- Exercise requirements: Below are records; reproduce exactly the lines from the one that has "1 cup sparkling water" through the one that has "Remember: no red or purple liquids.", ends included, and nothing more.

- Dataset excerpts:
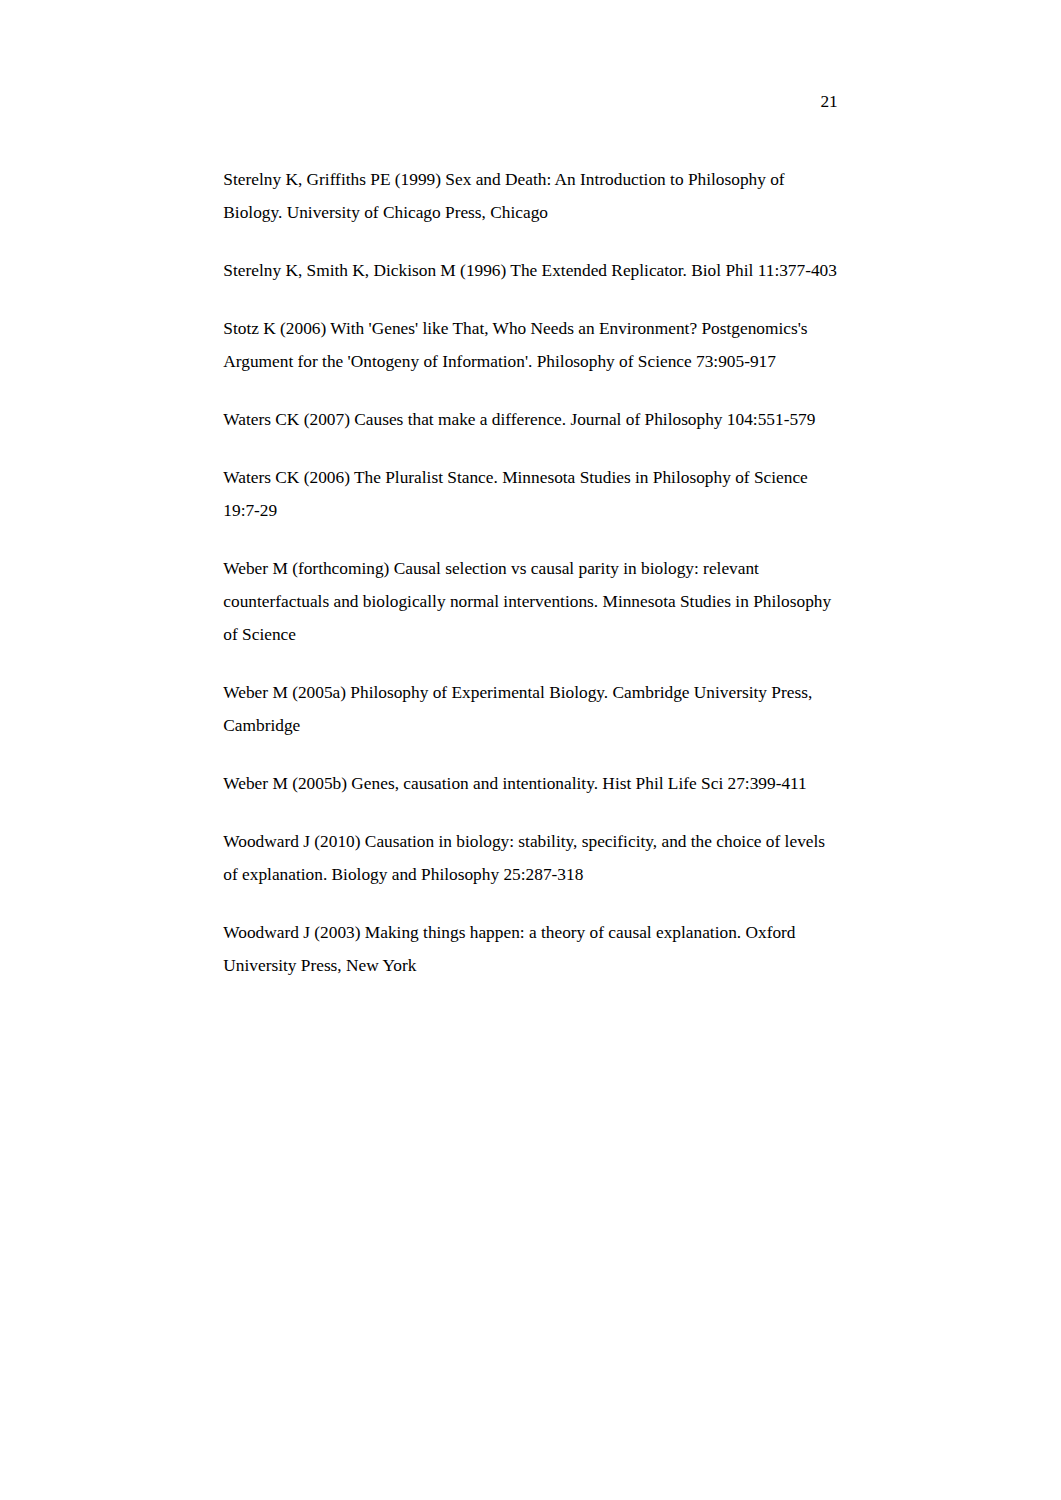21
Sterelny K, Griffiths PE (1999) Sex and Death: An Introduction to Philosophy of Biology. University of Chicago Press, Chicago
Sterelny K, Smith K, Dickison M (1996) The Extended Replicator. Biol Phil 11:377-403
Stotz K (2006) With 'Genes' like That, Who Needs an Environment? Postgenomics's Argument for the 'Ontogeny of Information'. Philosophy of Science 73:905-917
Waters CK (2007) Causes that make a difference. Journal of Philosophy 104:551-579
Waters CK (2006) The Pluralist Stance. Minnesota Studies in Philosophy of Science 19:7-29
Weber M (forthcoming) Causal selection vs causal parity in biology: relevant counterfactuals and biologically normal interventions. Minnesota Studies in Philosophy of Science
Weber M (2005a) Philosophy of Experimental Biology. Cambridge University Press, Cambridge
Weber M (2005b) Genes, causation and intentionality. Hist Phil Life Sci 27:399-411
Woodward J (2010) Causation in biology: stability, specificity, and the choice of levels of explanation. Biology and Philosophy 25:287-318
Woodward J (2003) Making things happen: a theory of causal explanation. Oxford University Press, New York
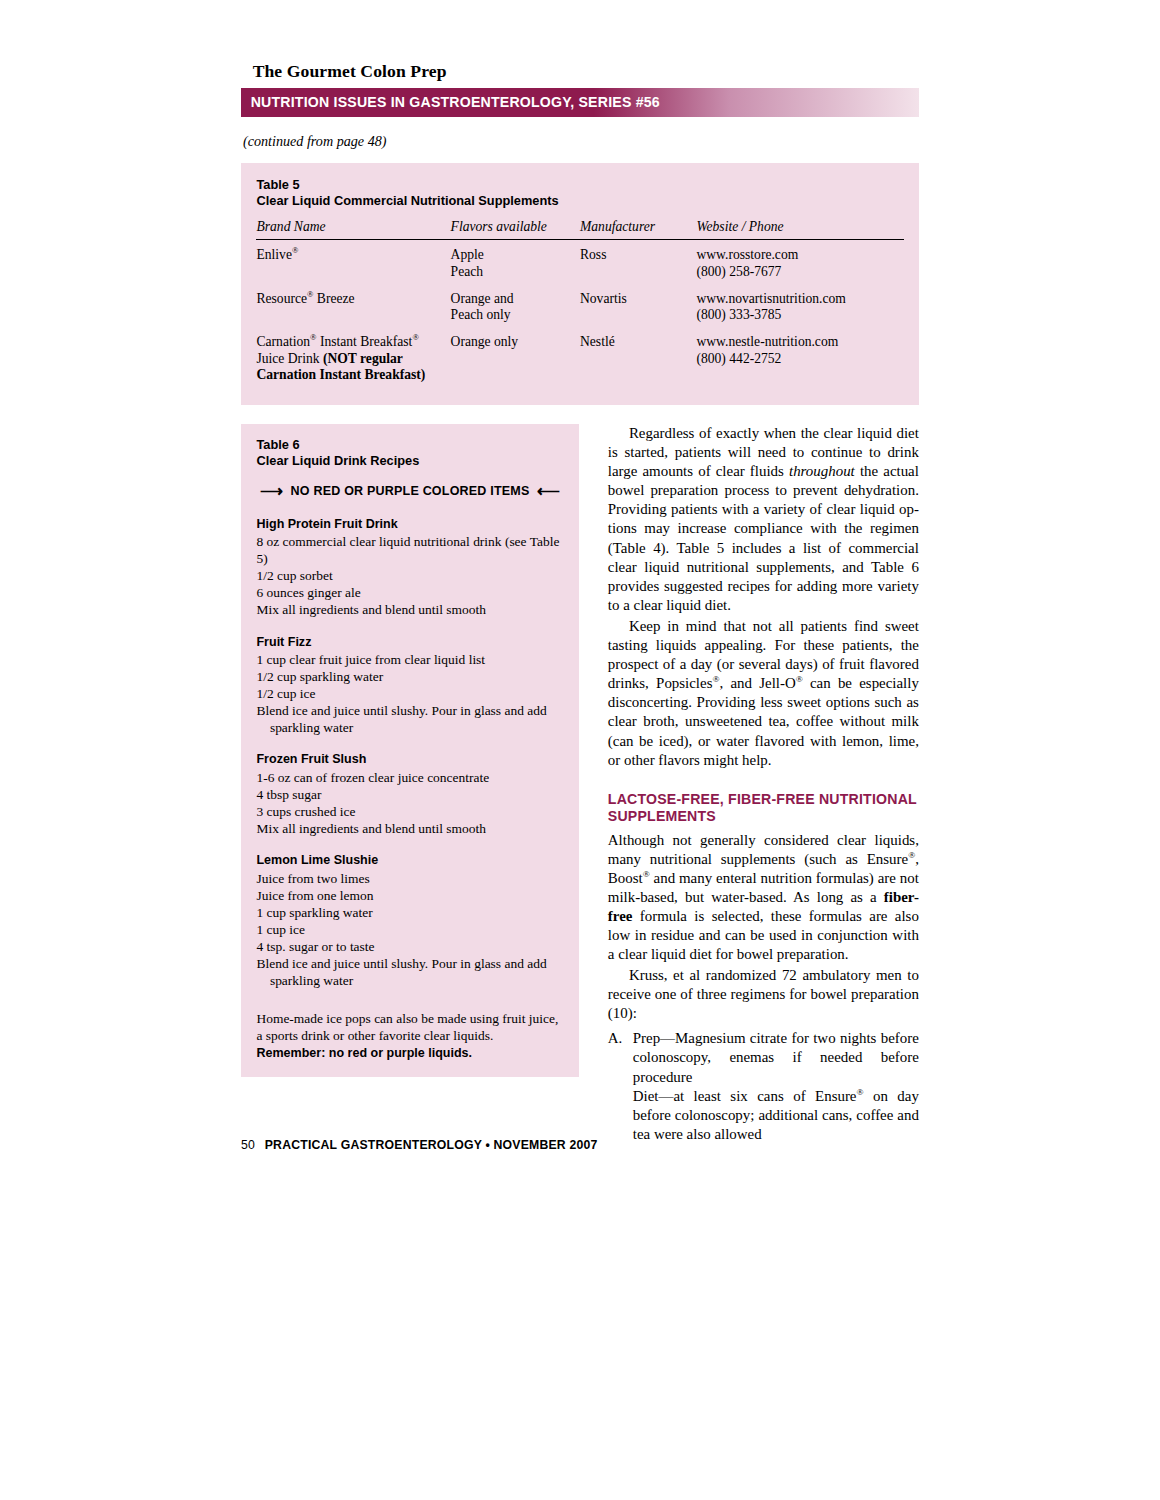The Gourmet Colon Prep
NUTRITION ISSUES IN GASTROENTEROLOGY, SERIES #56
(continued from page 48)
Table 5
Clear Liquid Commercial Nutritional Supplements
| Brand Name | Flavors available | Manufacturer | Website / Phone |
| --- | --- | --- | --- |
| Enlive ® | Apple Peach | Ross | www.rosstore.com (800) 258-7677 |
| Resource ® Breeze | Orange and Peach only | Novartis | www.novartisnutrition.com (800) 333-3785 |
| Carnation ® Instant Breakfast ® Juice Drink (NOT regular Carnation Instant Breakfast) | Orange only | Nestlé | www.nestle-nutrition.com (800) 442-2752 |
Table 6
Clear Liquid Drink Recipes
⟶ NO RED OR PURPLE COLORED ITEMS ⟵
High Protein Fruit Drink
8 oz commercial clear liquid nutritional drink (see Table 5)
1/2 cup sorbet
6 ounces ginger ale
Mix all ingredients and blend until smooth
Fruit Fizz
1 cup clear fruit juice from clear liquid list
1/2 cup sparkling water
1/2 cup ice
Blend ice and juice until slushy. Pour in glass and add sparkling water
Frozen Fruit Slush
1-6 oz can of frozen clear juice concentrate
4 tbsp sugar
3 cups crushed ice
Mix all ingredients and blend until smooth
Lemon Lime Slushie
Juice from two limes
Juice from one lemon
1 cup sparkling water
1 cup ice
4 tsp. sugar or to taste
Blend ice and juice until slushy. Pour in glass and add sparkling water
Home-made ice pops can also be made using fruit juice,
a sports drink or other favorite clear liquids.
Remember: no red or purple liquids.
Regardless of exactly when the clear liquid diet is started, patients will need to continue to drink large amounts of clear fluids throughout the actual bowel preparation process to prevent dehydration. Providing patients with a variety of clear liquid options may increase compliance with the regimen (Table 4). Table 5 includes a list of commercial clear liquid nutritional supplements, and Table 6 provides suggested recipes for adding more variety to a clear liquid diet.
Keep in mind that not all patients find sweet tasting liquids appealing. For these patients, the prospect of a day (or several days) of fruit flavored drinks, Popsicles®, and Jell-O® can be especially disconcerting. Providing less sweet options such as clear broth, unsweetened tea, coffee without milk (can be iced), or water flavored with lemon, lime, or other flavors might help.
LACTOSE-FREE, FIBER-FREE NUTRITIONAL
SUPPLEMENTS
Although not generally considered clear liquids, many nutritional supplements (such as Ensure®, Boost® and many enteral nutrition formulas) are not milk-based, but water-based. As long as a fiber-free formula is selected, these formulas are also low in residue and can be used in conjunction with a clear liquid diet for bowel preparation.
Kruss, et al randomized 72 ambulatory men to receive one of three regimens for bowel preparation (10):
A.
Prep—Magnesium citrate for two nights before colonoscopy, enemas if needed before procedure Diet—at least six cans of Ensure® on day before colonoscopy; additional cans, coffee and tea were also allowed
50 PRACTICAL GASTROENTEROLOGY • NOVEMBER 2007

- Answer box:
1 cup sparkling water
1 cup ice
4 tsp. sugar or to taste
Blend ice and juice until slushy. Pour in glass and add sparkling water
Home-made ice pops can also be made using fruit juice,
a sports drink or other favorite clear liquids.
Remember: no red or purple liquids.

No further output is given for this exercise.